By the afternoon the judge finally got around to throwing twenty years for manslaughter at the weeping Dan Hogan, it was too late for serious riding, even had Longarm known where to ride, now. So he took Ann and a bottle of rye to bed at the hotel early. As they were making love she suddenly blurted, “It’s over between us, isn’t it, darling?”
He kissed her. “Not until the cruel gray dawn.

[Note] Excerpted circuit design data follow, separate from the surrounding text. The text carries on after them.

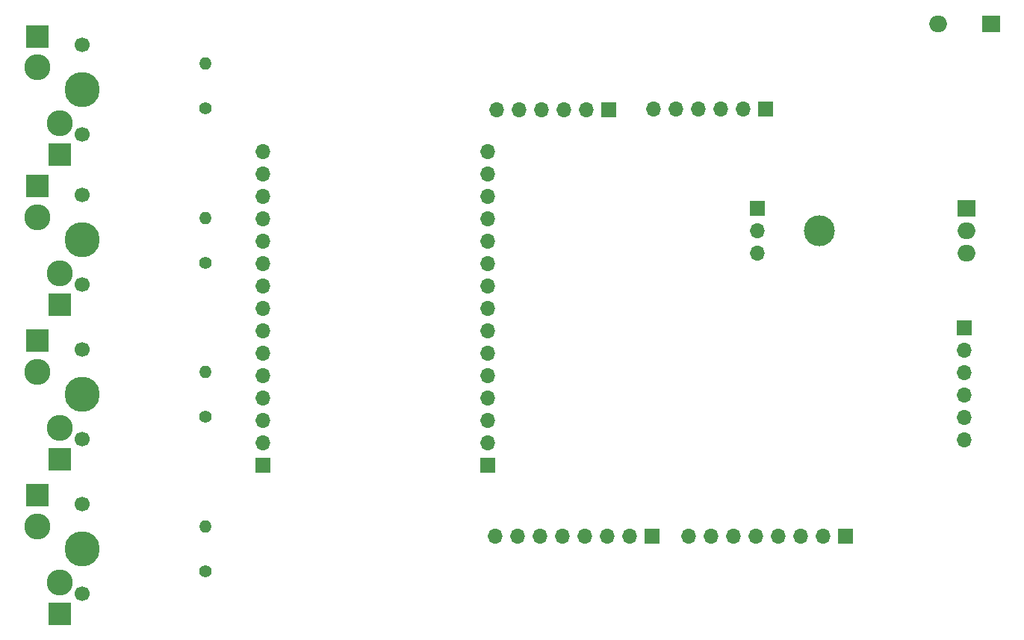
<source format=gbr>
%TF.GenerationSoftware,KiCad,Pcbnew,9.0.0*%
%TF.CreationDate,2025-03-21T00:34:27+09:00*%
%TF.ProjectId,osuino_v1,6f737569-6e6f-45f7-9631-2e6b69636164,rev?*%
%TF.SameCoordinates,Original*%
%TF.FileFunction,Soldermask,Bot*%
%TF.FilePolarity,Negative*%
%FSLAX46Y46*%
G04 Gerber Fmt 4.6, Leading zero omitted, Abs format (unit mm)*
G04 Created by KiCad (PCBNEW 9.0.0) date 2025-03-21 00:34:27*
%MOMM*%
%LPD*%
G01*
G04 APERTURE LIST*
%ADD10C,3.500000*%
%ADD11R,2.000000X1.905000*%
%ADD12O,2.000000X1.905000*%
%ADD13C,1.400000*%
%ADD14O,1.400000X1.400000*%
%ADD15R,1.700000X1.700000*%
%ADD16O,1.700000X1.700000*%
%ADD17C,1.700000*%
%ADD18C,2.950000*%
%ADD19C,3.980180*%
%ADD20R,2.500000X2.550000*%
G04 APERTURE END LIST*
D10*
%TO.C,U1*%
X182570000Y-88500000D03*
D11*
X199230000Y-85960000D03*
D12*
X199230000Y-88500000D03*
X199230000Y-91040000D03*
%TD*%
D13*
%TO.C,R2*%
X113000000Y-92080000D03*
D14*
X113000000Y-87000000D03*
%TD*%
D12*
%TO.C,*%
X196000000Y-65000000D03*
%TD*%
D15*
%TO.C,J8*%
X199000000Y-99460000D03*
D16*
X199000000Y-102000000D03*
X199000000Y-104540000D03*
X199000000Y-107080000D03*
X199000000Y-109620000D03*
X199000000Y-112160000D03*
%TD*%
D15*
%TO.C,J3*%
X176490000Y-74700000D03*
D16*
X173950000Y-74700000D03*
X171410000Y-74700000D03*
X168870000Y-74700000D03*
X166330000Y-74700000D03*
X163790000Y-74700000D03*
%TD*%
D15*
%TO.C,J4*%
X158690000Y-74760000D03*
D16*
X156150000Y-74760000D03*
X153610000Y-74760000D03*
X151070000Y-74760000D03*
X148530000Y-74760000D03*
X145990000Y-74760000D03*
%TD*%
D13*
%TO.C,R3*%
X113000000Y-109540000D03*
D14*
X113000000Y-104460000D03*
%TD*%
D13*
%TO.C,R4*%
X113000000Y-127040000D03*
D14*
X113000000Y-121960000D03*
%TD*%
D15*
%TO.C,J1*%
X185510000Y-123060000D03*
D16*
X182970000Y-123060000D03*
X180430000Y-123060000D03*
X177890000Y-123060000D03*
X175350000Y-123060000D03*
X172810000Y-123060000D03*
X170270000Y-123060000D03*
X167730000Y-123060000D03*
%TD*%
D11*
%TO.C,*%
X202000000Y-65000000D03*
%TD*%
D15*
%TO.C,J5*%
X145000000Y-115060000D03*
D16*
X145000000Y-112520000D03*
X145000000Y-109980000D03*
X145000000Y-107440000D03*
X145000000Y-104900000D03*
X145000000Y-102360000D03*
X145000000Y-99820000D03*
X145000000Y-97280000D03*
X145000000Y-94740000D03*
X145000000Y-92200000D03*
X145000000Y-89660000D03*
X145000000Y-87120000D03*
X145000000Y-84580000D03*
X145000000Y-82040000D03*
X145000000Y-79500000D03*
%TD*%
D13*
%TO.C,R1*%
X113000000Y-74580000D03*
D14*
X113000000Y-69500000D03*
%TD*%
D15*
%TO.C,J7*%
X175500000Y-85920000D03*
D16*
X175500000Y-88460000D03*
X175500000Y-91000000D03*
%TD*%
D15*
%TO.C,J6*%
X119500000Y-115060000D03*
D16*
X119500000Y-112520000D03*
X119500000Y-109980000D03*
X119500000Y-107440000D03*
X119500000Y-104900000D03*
X119500000Y-102360000D03*
X119500000Y-99820000D03*
X119500000Y-97280000D03*
X119500000Y-94740000D03*
X119500000Y-92200000D03*
X119500000Y-89660000D03*
X119500000Y-87120000D03*
X119500000Y-84580000D03*
X119500000Y-82040000D03*
X119500000Y-79500000D03*
%TD*%
D15*
%TO.C,J2*%
X163610000Y-123070000D03*
D16*
X161070000Y-123070000D03*
X158530000Y-123070000D03*
X155990000Y-123070000D03*
X153450000Y-123070000D03*
X150910000Y-123070000D03*
X148370000Y-123070000D03*
X145830000Y-123070000D03*
%TD*%
D17*
%TO.C,SW2*%
X99000000Y-84420000D03*
D18*
X93920000Y-86960000D03*
D19*
X99000000Y-89500000D03*
D18*
X96460000Y-93310000D03*
D17*
X99000000Y-94580000D03*
D20*
X96460000Y-96860000D03*
X93920000Y-83410000D03*
%TD*%
D17*
%TO.C,SW3*%
X99000000Y-101920000D03*
D18*
X93920000Y-104460000D03*
D19*
X99000000Y-107000000D03*
D18*
X96460000Y-110810000D03*
D17*
X99000000Y-112080000D03*
D20*
X96460000Y-114360000D03*
X93920000Y-100910000D03*
%TD*%
D17*
%TO.C,SW4*%
X99000000Y-119420000D03*
D18*
X93920000Y-121960000D03*
D19*
X99000000Y-124500000D03*
D18*
X96460000Y-128310000D03*
D17*
X99000000Y-129580000D03*
D20*
X96460000Y-131860000D03*
X93920000Y-118410000D03*
%TD*%
D17*
%TO.C,SW1*%
X99000000Y-67420000D03*
D18*
X93920000Y-69960000D03*
D19*
X99000000Y-72500000D03*
D18*
X96460000Y-76310000D03*
D17*
X99000000Y-77580000D03*
D20*
X96460000Y-79860000D03*
X93920000Y-66410000D03*
%TD*%
M02*

</source>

I’m sorry if I seem distracted tonight, honey. It ain’t you. It’s that loco little Black Jack Junior. I think I’ve lost him for good.”
They knew one another well enough to talk and make love at the same time. So she hugged him reassuringly with her thighs and said, “I’m sure you’ll pick up his trail when he acts crazy some more, dear.”
He shook his head. “I was supposed to catch him before he killed again, not follow a dotted line of victims as I was wasting time up here. In that courtroom, I mean. This part has been mighty fine.”
She thanked him with a teasing twist of her torso and said, “He may be in remission, you know.”
“I didn’t know. What are you talking about?” he said.
“Sometimes victims of dementia praecox just stop. They don’t get better. There’s no treatment for that condition. But a split personality can split again, to somebody crazy in yet another way, see?”
He grimaced. “Oh, swell. I could be chasing a Black Jack Slade Junior who thinks he’s Buffalo Bill?”
She said, “I’m trained as a midwife, not a head doctor. But I do recall reading that the condition tends to get worse, not better. If he’s still alive, sooner or later, something is sure to rub him the wrong way again and, when you rub dementia praecox the wrong way it goes off like dynamite.”
“I’ve noticed that about the little rascal. He may think he’s someone else, now. But I’d have heard if he’d been killed, acting crazy or any other way. I even found out how his model wound up buried in Salt Lake so mysterious.”
“Does it really matter?” she asked, moving her hips faster. He decided it didn’t, just then. But later, as they were cuddled calmer, he said, “It was neither a geographical mistake by an English writer nor that notion another had that his wife was a Mormon. They just put his box on the wrong train. When it got to Salt Lake City, late in July, old Jack was so stinky that they didn’t want to ship him half way back to Illinois. So the railroad sprang for a handsome marker on hallowed ground, and his kin agreed not to sue them after all.”